[MPlayer-dev-eng] Improved remove-logo filter

Thu Sep 14 10:35:39 CEST 2006

Hi,

2006/9/13, Trent Piepho <xyzzy at speakeasy.org>:
> The reason I had _-prefixed variable names no longer applies, so I will
> change those.
>
> The constraints work fine.  The 'y' constraint is for an MMX register, so
> gcc will place the 64 bit data into an MMX register it chooses.  This way
> gcc has more options of where to put the movq instruction wrt the rest of
> the loop code.  The actual code generated:
>
> .L44:
>        addl    $8, %edx        #, i                    i+=8
>        movq    (%ebx), %mm0    #* mask, tmp217         mm0 = *mask
>        addl    $8, %ebx        #, mask                 mask+=8
> #APP
>        pandn (%ecx), %mm0      #* image.164, tmp217
>        psadbw (%ecx), %mm0     #* image.164, tmp217
>        movd %mm0, %eax # tmp217, _sum
> #NO_APP
>        addl    $8, %ecx        #, image.164            image+=8
>        addl    %eax, %edi      # _sum, accumulator     accumulator += _sum
>        cmpl    %edx, %esi      # i, D.4595             i < logo_mask->width
>        jg      .L44    #,
>
> You can see in the second line, gcc has generated a movq to put *mask into
> a mm0 for the asm block.  gcc has decided to leave *image in memory, since
> I allowed that with the constraint "ym", so the asm block uses (%ecx).  I
> could change the *image constraint to just "y", in which case gcc would
> put a 'movq (%ecx), %mm1' somewhere and the asm block would use mm1.  I
> tried this, but it benchmarked slower.
+++
#### Directive 1:
Translate this sentence from the post about the improved remove-logo filter into Spanish: "The reason I had _-prefixed variable names no longer applies, so I will change those."
#### Directive 2:
Carry on the post about the improved remove-logo filter, starting after its final sentence.

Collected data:
+++
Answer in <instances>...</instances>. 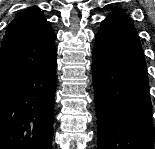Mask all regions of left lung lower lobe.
<instances>
[{
  "label": "left lung lower lobe",
  "instance_id": "1",
  "mask_svg": "<svg viewBox=\"0 0 155 149\" xmlns=\"http://www.w3.org/2000/svg\"><path fill=\"white\" fill-rule=\"evenodd\" d=\"M92 55L98 149H153L146 62L125 13L102 21Z\"/></svg>",
  "mask_w": 155,
  "mask_h": 149
}]
</instances>
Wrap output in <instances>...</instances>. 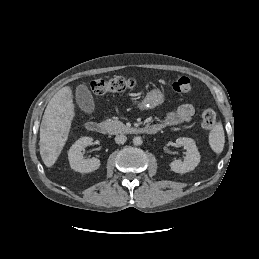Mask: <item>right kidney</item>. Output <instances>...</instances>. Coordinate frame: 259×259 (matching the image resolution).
<instances>
[{
    "instance_id": "obj_1",
    "label": "right kidney",
    "mask_w": 259,
    "mask_h": 259,
    "mask_svg": "<svg viewBox=\"0 0 259 259\" xmlns=\"http://www.w3.org/2000/svg\"><path fill=\"white\" fill-rule=\"evenodd\" d=\"M91 137L79 138L69 149L68 159L70 167L80 173H90L99 169L101 162L97 158L85 159L81 151L92 143Z\"/></svg>"
}]
</instances>
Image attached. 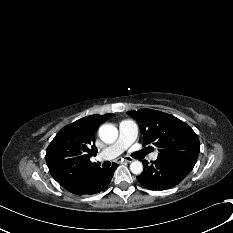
+++
#### Task result 1:
El motivo por el que usaba nombres de variables con el prefijo _ ya no es válido, así que los cambiaré.

#### Task result 2:
>
> If I had used a "m" constraint and moved the data into mmx registers
> myself, then it could not be mixed in with the loop counter instructions
> for better scheduling.
>

MOVD mmreg, r32 is slow on AMD CPUs, maybe use "m" instead of "r" for
sum will be faster?

-- 
Zuxy
Beauty is truth,
While truth is beauty.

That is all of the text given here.